Die Losung: organisiert euch! – die die Anhänger der Mehrheit auf dem II. Parteitag genau formuliert haben wollten, muss jetzt sofort verwirklicht werden. Wenn wir nicht verstehen, kühn, initiativ neue Organisationen zu schaffen, dann sollen wir die leeren Ansprüche auf die Rolle der Avantgarde aufgeben. Wenn wir hilflos bei den bereits erreichten Grenzen, Formen und Rahmen der Komitees, Gruppen, Versammlungen und Zirkel stehen bleiben, werden wir damit unsere Ungeschicklichkeit beweisen. Tausende von Zirkeln entstehen jetzt überall, ohne unser Zutun, ohne bestimmtes Programm und Ziel, einfach unter dem Einfluss der Ereignisse. Es ist notwendig, dass die Sozialdemokraten sich zur Aufgabe machen, unmittelbare Beziehungen zu einer möglichst großen Zahl solcher Zirkel herzustellen und zu befestigen, dass sie ihnen helfen, sie durch ihr Wissen und ihre Erfahrung aufklären, durch ihre revolutionäre Initiative beleben. Mögen alle solchen Zirkel, außer den bewusst nicht-sozialdemokratischen, entweder direkt in die Partei eintreten oder sich an die Partei anlehnen. Im letzteren Falle darf man weder die Annahme unseres Programms noch bindende organisatorische Beziehungen zu uns verlangen; es genügt das bloße revolutionäre Gefühl, der bloße Wunsch, den Kampf gegen den Absolutismus zu unterstützen, damit aus solchen sich anlehnenden Zirkeln bei energischer Beeinflussung durch die Sozialdemokraten, unter dem Druck der Ereignisse, sich zunächst demokratische Helfer und später überzeugte Mitglieder der Sozialdemokratischen Arbeiterpartei herausbilden.
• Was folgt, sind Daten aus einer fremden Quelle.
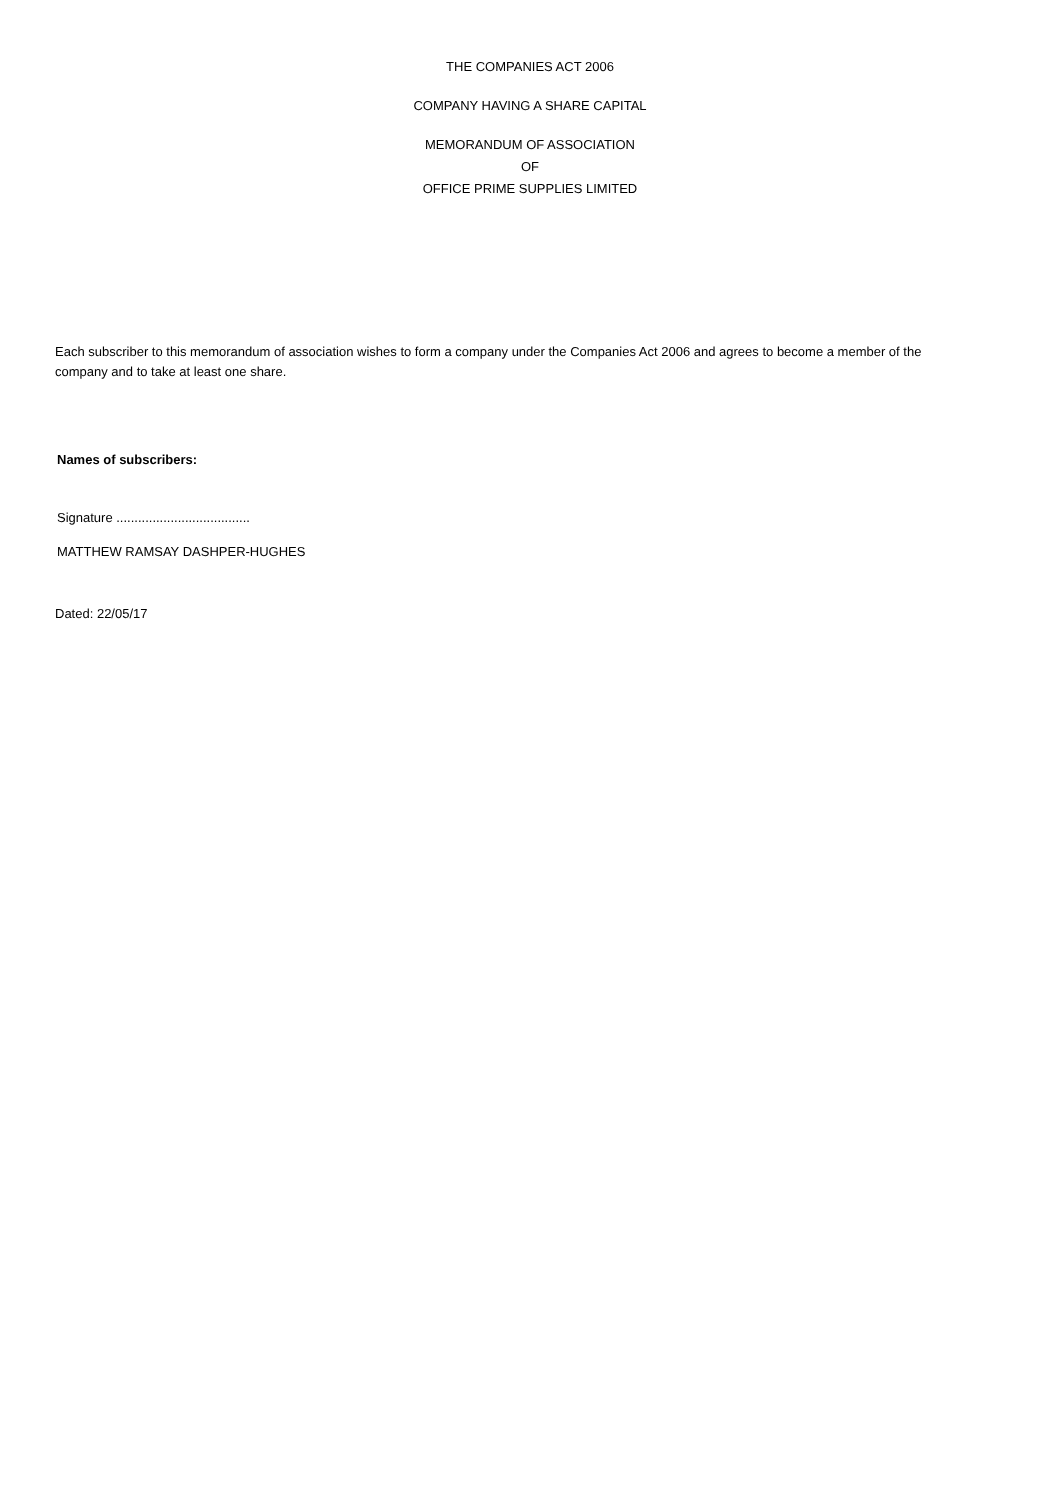THE COMPANIES ACT 2006
COMPANY HAVING A SHARE CAPITAL
MEMORANDUM OF ASSOCIATION
OF
OFFICE PRIME SUPPLIES LIMITED
Each subscriber to this memorandum of association wishes to form a company under the Companies Act 2006 and agrees to become a member of the company and to take at least one share.
Names of subscribers:
Signature .....................................
MATTHEW RAMSAY DASHPER-HUGHES
Dated: 22/05/17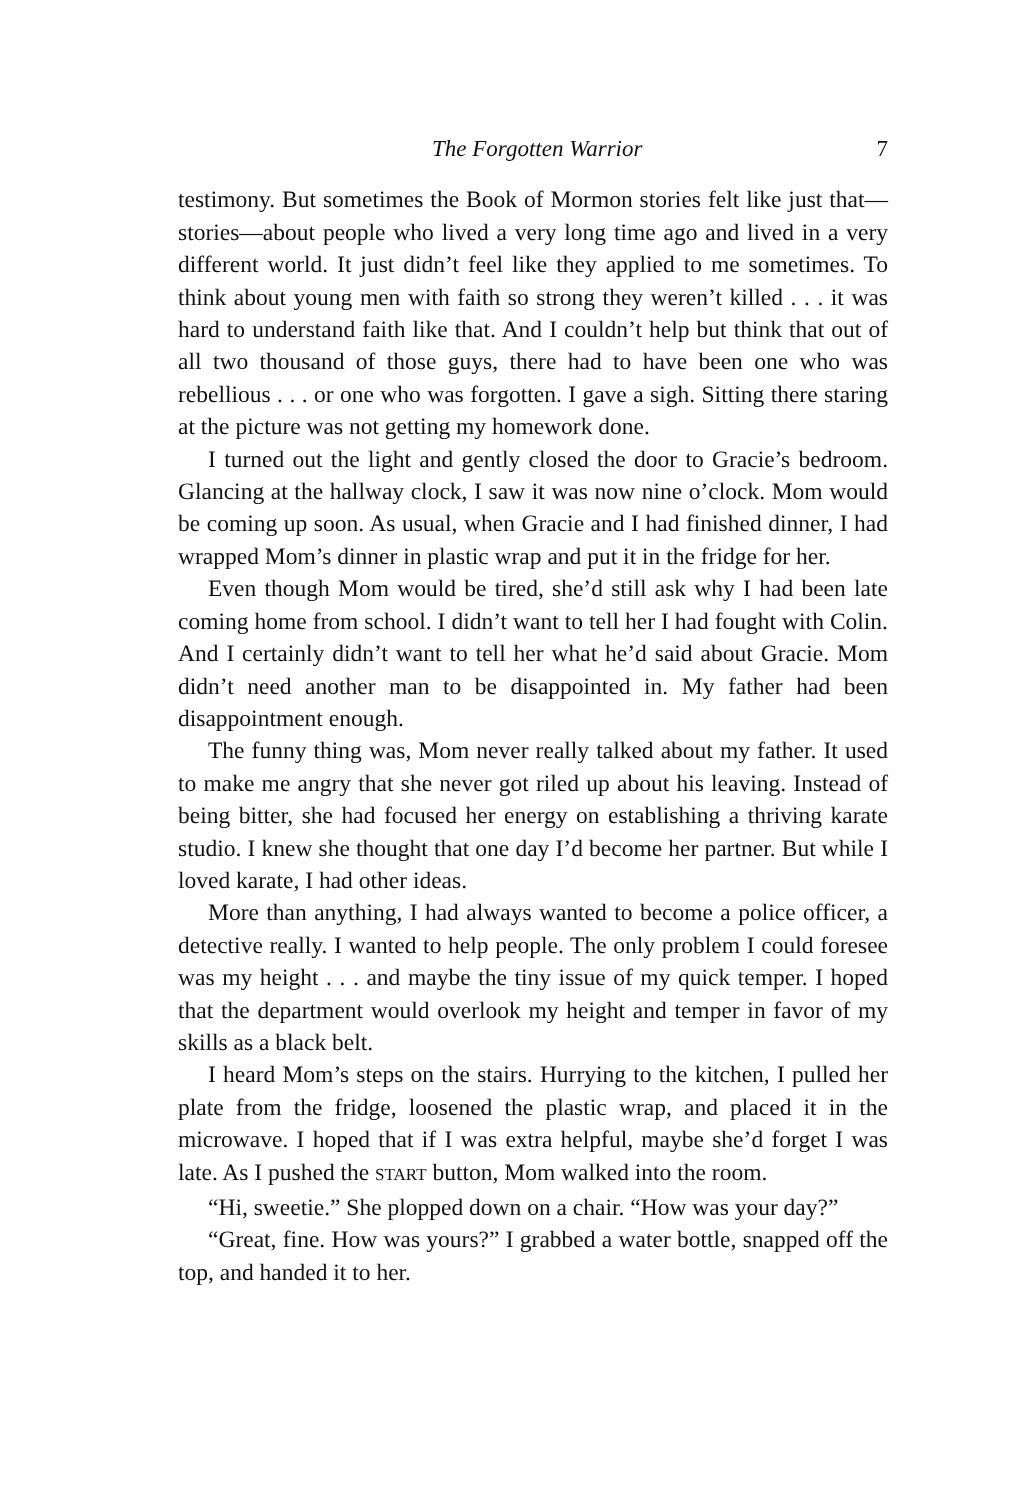The Forgotten Warrior 7
testimony. But sometimes the Book of Mormon stories felt like just that—stories—about people who lived a very long time ago and lived in a very different world. It just didn’t feel like they applied to me sometimes. To think about young men with faith so strong they weren’t killed . . . it was hard to understand faith like that. And I couldn’t help but think that out of all two thousand of those guys, there had to have been one who was rebellious . . . or one who was forgotten. I gave a sigh. Sitting there staring at the picture was not getting my homework done.
I turned out the light and gently closed the door to Gracie’s bedroom. Glancing at the hallway clock, I saw it was now nine o’clock. Mom would be coming up soon. As usual, when Gracie and I had finished dinner, I had wrapped Mom’s dinner in plastic wrap and put it in the fridge for her.
Even though Mom would be tired, she’d still ask why I had been late coming home from school. I didn’t want to tell her I had fought with Colin. And I certainly didn’t want to tell her what he’d said about Gracie. Mom didn’t need another man to be disappointed in. My father had been disappointment enough.
The funny thing was, Mom never really talked about my father. It used to make me angry that she never got riled up about his leaving. Instead of being bitter, she had focused her energy on establishing a thriving karate studio. I knew she thought that one day I’d become her partner. But while I loved karate, I had other ideas.
More than anything, I had always wanted to become a police officer, a detective really. I wanted to help people. The only problem I could foresee was my height . . . and maybe the tiny issue of my quick temper. I hoped that the department would overlook my height and temper in favor of my skills as a black belt.
I heard Mom’s steps on the stairs. Hurrying to the kitchen, I pulled her plate from the fridge, loosened the plastic wrap, and placed it in the microwave. I hoped that if I was extra helpful, maybe she’d forget I was late. As I pushed the START button, Mom walked into the room.
“Hi, sweetie.” She plopped down on a chair. “How was your day?”
“Great, fine. How was yours?” I grabbed a water bottle, snapped off the top, and handed it to her.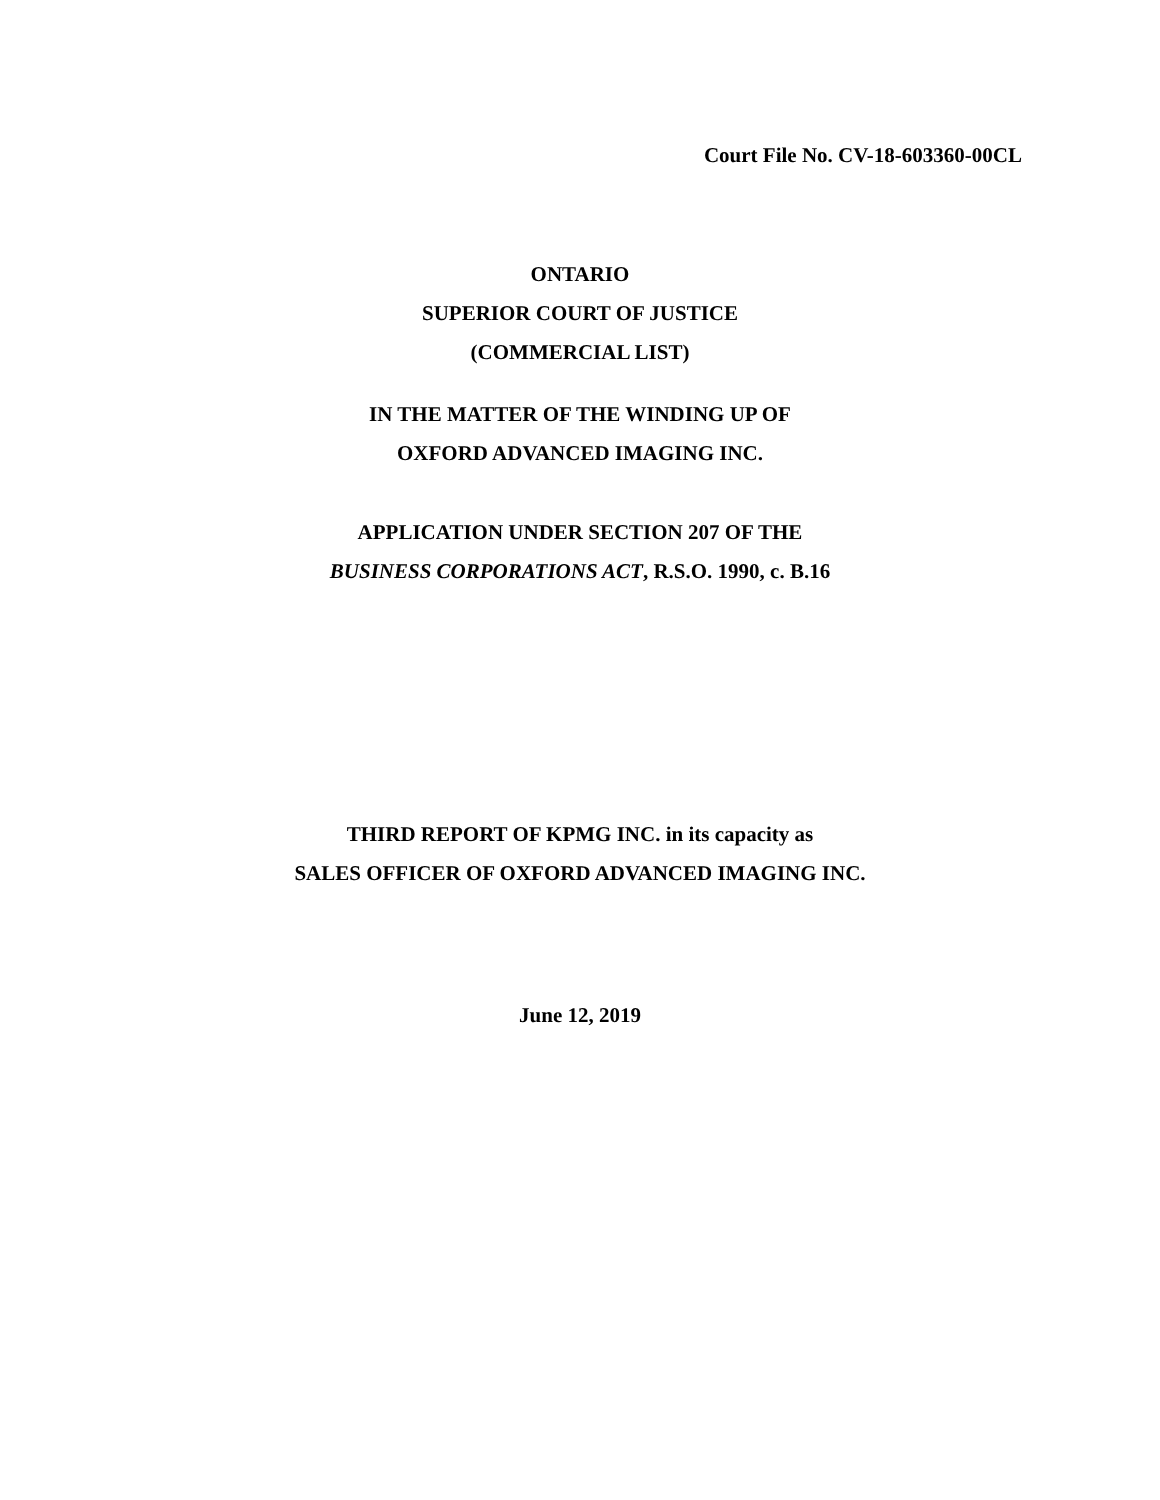Court File No. CV-18-603360-00CL
ONTARIO
SUPERIOR COURT OF JUSTICE
(COMMERCIAL LIST)
IN THE MATTER OF THE WINDING UP OF
OXFORD ADVANCED IMAGING INC.
APPLICATION UNDER SECTION 207 OF THE
BUSINESS CORPORATIONS ACT, R.S.O. 1990, c. B.16
THIRD REPORT OF KPMG INC. in its capacity as
SALES OFFICER OF OXFORD ADVANCED IMAGING INC.
June 12, 2019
Es gibt eine Masse Leute und es fehlt an Leuten – auf diese widerspruchsvolle Formel ließen sich seit jeher die Widersprüche des Organisationslebens und der organisatorischen Anforderungen der Sozialdemokratie bringen. Und dieser Widerspruch tritt jetzt mit besonderer Stärke hervor: man kann ebenso oft von allen Seiten leidenschaftliche Anforderungen neuer Kräfte und Klagen über den Mangel an Leuten in den Organisationen hören, und gleichzeitig besteht überall ein ungeheures Angebot von Diensten, ein Anwachsen der jungen Kräfte, besonders unter der Arbeiterklasse. Der Organisationspraktiker, der unter solchen Verhältnissen über Mangel an Leuten klagt, verfällt in dieselbe Illusion, in die auf dem Höhepunkt der Entwicklung der großen französischen Revolution Madame Roland verfallen ist, die im Jahre 1793 schrieb: es gibt keine Männer in Frankreich, nur Pygmäen sind zu sehen3. Wer so spricht, der sieht vor lauter Bäumen den Wald nicht, der gibt zu, dass ihn die Ereignisse blind gemacht haben, dass nicht er, der Revolutionär, in seinem Bewusstsein und seiner Tätigkeit die Ereignisse beherrscht, sondern dass diese ihn beherrschen, ihn unterjocht haben. Ein solcher Organisator sollte lieber in den Ruhestand treten und den jungen Kräften Platz machen, bei denen nicht selten die Energie den Mangel an Erfahrung wettmachen kann.

Es gibt Leute, noch nie hatte das revolutionäre Russland eine solche Masse Leute wie jetzt. Niemals gab es für eine revolutionäre Klasse so ungewöhnlich günstige Bedingungen – in Bezug auf zeitweilige Verbündete, bewusste Freunde, unfreiwillige Helfer – wie für das russische Proletariat der Gegenwart. Leute gibt es in Menge, man muss bloß die Gedanken und Belehrungen der Chwostisten über Bord werfen, man muss nur der Initiative, den „Plänen" und „Unternehmungen" Spielraum lassen; dann werden wir uns auch als würdige Vertreter der großen revolutionären Klasse erweisen, dann wird das Proletariat Russlands die ganze große russische Revolution ebenso heldenhaft durchführen, wie es sie begonnen hat.

1 Dieser Artikel wurde von Lenin einige Mal umgearbeitet. Im „Lenin-Sammelbuch" Nr. 5 sind mehrere Varianten des Planes zu diesem Artikel veröffentlicht. Wir bringen diesen Artikel nach dem endgültigen Text, wie er im „Wperjod" abgedruckt wurde.

[Anmerkung 134 der „Ausgewählten Werke“, Band 3:] Der Artikel „Neue Aufgaben und neue Kräfte“ wurde in Nr. 9 des „Wperjod“ vom 25. Februar/8. März 1905 veröffentlicht. Die Überschrift des Artikels bringt die neue Stellung der Organisationsfragen durch Lenin in dieser Zeit zum Ausdruck, die auch mit den geänderten Methoden und Formen der Arbeit unter den Bedingungen der beginnenden Revolution von 1905 zusammenhängt.

2 Bezieht sich auf einen Artikel Struves: „Ein dringendes Gebot der Stunde" in Nr. 63 des „Oswoboschdjenije" vom 20. (7.) Januar 1905.

3 In den „Memoiren" der Madame Roland heißt es: „Frankreich war gleichsam erschöpft an Männern; es ist wirklich eine auffallende Tatsache, wie sehr es in dieser Revolution daran fehlte; nur Pygmäen waren zu sehen" (S. 335 der deutschen Übersetzung, erschienen 1844).